Contact Sheet: Zainab Waheed ’28

26 February 2025
By Paul Schmelzer | Photo by Ackerman + Gruber

When she was 17, Zainab Waheed found herself onstage in Buenos Aires facing an auditorium of officials from 20 major global cities. “Do you think urban destruction from climate change is preventable?” she asked. “Do you think we have the science or technology to move towards resilience?” The audience at the 2022 C40 World Mayors Summit answered with twin choruses of “Yes!” 

“But do you think our leaders are doing enough to move the world toward resilience?” 

“No!”

“Exactly! If our leaders do not understand the need for resilience right now, if we do not demand resilience right now, our leaders will continue to get away with inaction. The Global North will continue to greenwash our futures, and the world will continue to become uninhabitable.”

It’s one of many appearances the Karachi-born Waheed—now a Carleton first year—has made since launching a career as an activist in fifth grade, when she penned her first article on climate change. She’s written more than 30 pieces in both English and Urdu since, some linking climate change to Pakistani literary narratives, others sharing the experiences of climate victims to broader audiences.

Likewise, her speaking engagements have ranged from the hyperlocal to the global. In Islamabad, she’s visited madrassas to speak with girls about the effects they’re witnessing around them, from flooding to disease. She’s served as Pakistan’s representative to the UN’s Youth Force, and its delegate to the Pre-COP26 and Pre-COP27 Youth4Climate conferences. And in September she gave a keynote at the Ford Foundation’s Free Future conference in New York, discussing the intersection of gender-based violence and climate change.

“The UN reports that about 80 percent of the people impacted by climate change are women,” she told audiences there. “But those are just statistics, and statistics don’t tell us stories.” The 2022 flood in Pakistan killed more than 1,700 and cost billions in damages and economic loss. Humanizing its toll, she spoke of its impacts on women, from sexual violence caused by upheavals in the social order to ways disrupted supply chains left poor families without essentials, including feminine hygiene products. 

Of all her high-profile activism, her role as UNICEF Youth Foresight Fellow is closest to her heart: “It opened up so many opportunities for me and gave me tools for thinking about the future.

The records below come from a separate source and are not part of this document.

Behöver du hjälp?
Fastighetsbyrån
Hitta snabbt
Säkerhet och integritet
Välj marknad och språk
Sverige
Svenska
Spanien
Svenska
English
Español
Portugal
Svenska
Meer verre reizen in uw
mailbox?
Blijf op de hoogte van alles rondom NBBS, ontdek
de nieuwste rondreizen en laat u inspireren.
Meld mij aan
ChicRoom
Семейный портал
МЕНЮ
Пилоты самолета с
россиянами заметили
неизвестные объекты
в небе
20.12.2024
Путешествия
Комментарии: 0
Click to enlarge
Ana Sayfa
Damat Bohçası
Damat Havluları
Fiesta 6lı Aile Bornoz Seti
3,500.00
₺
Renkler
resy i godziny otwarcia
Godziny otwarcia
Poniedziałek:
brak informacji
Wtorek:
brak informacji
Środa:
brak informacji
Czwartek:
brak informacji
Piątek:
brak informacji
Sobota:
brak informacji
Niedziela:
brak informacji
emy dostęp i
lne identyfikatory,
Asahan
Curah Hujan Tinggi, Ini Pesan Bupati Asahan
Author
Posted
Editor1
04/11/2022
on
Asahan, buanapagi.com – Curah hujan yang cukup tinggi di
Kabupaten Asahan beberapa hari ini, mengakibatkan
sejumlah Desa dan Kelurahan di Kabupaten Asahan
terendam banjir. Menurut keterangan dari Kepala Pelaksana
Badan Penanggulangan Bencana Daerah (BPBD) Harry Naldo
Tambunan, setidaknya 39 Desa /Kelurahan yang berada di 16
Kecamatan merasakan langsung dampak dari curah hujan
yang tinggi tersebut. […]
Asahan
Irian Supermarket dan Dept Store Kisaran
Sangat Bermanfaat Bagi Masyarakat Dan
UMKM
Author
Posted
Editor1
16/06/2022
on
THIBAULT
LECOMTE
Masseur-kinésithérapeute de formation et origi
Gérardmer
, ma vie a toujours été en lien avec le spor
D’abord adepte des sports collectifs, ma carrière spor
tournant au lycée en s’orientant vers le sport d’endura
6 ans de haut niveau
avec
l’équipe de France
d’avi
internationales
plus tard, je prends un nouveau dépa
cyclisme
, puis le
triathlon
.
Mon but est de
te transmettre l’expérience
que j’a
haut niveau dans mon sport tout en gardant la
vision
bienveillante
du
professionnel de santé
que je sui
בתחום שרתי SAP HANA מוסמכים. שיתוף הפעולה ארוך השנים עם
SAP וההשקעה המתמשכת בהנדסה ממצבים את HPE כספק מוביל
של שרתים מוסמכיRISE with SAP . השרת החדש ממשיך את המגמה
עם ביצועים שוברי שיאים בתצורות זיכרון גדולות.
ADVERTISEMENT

“Foresight helps us ask: What is our ideal preferred future? How do we get there? What is the future we want to avoid? And it doesn’t have to be climate change. It could be about democracy, freedom of speech. What does the future of health look like? The future of education or AI?”

Such questions will be at the core of her next project. Aided by a UN microgrant, she’s founding a Foresight Club at Carleton. “It’s so important to think about the future because if we don’t, we’ll be pulled towards a future that we are not actively participating in shaping.”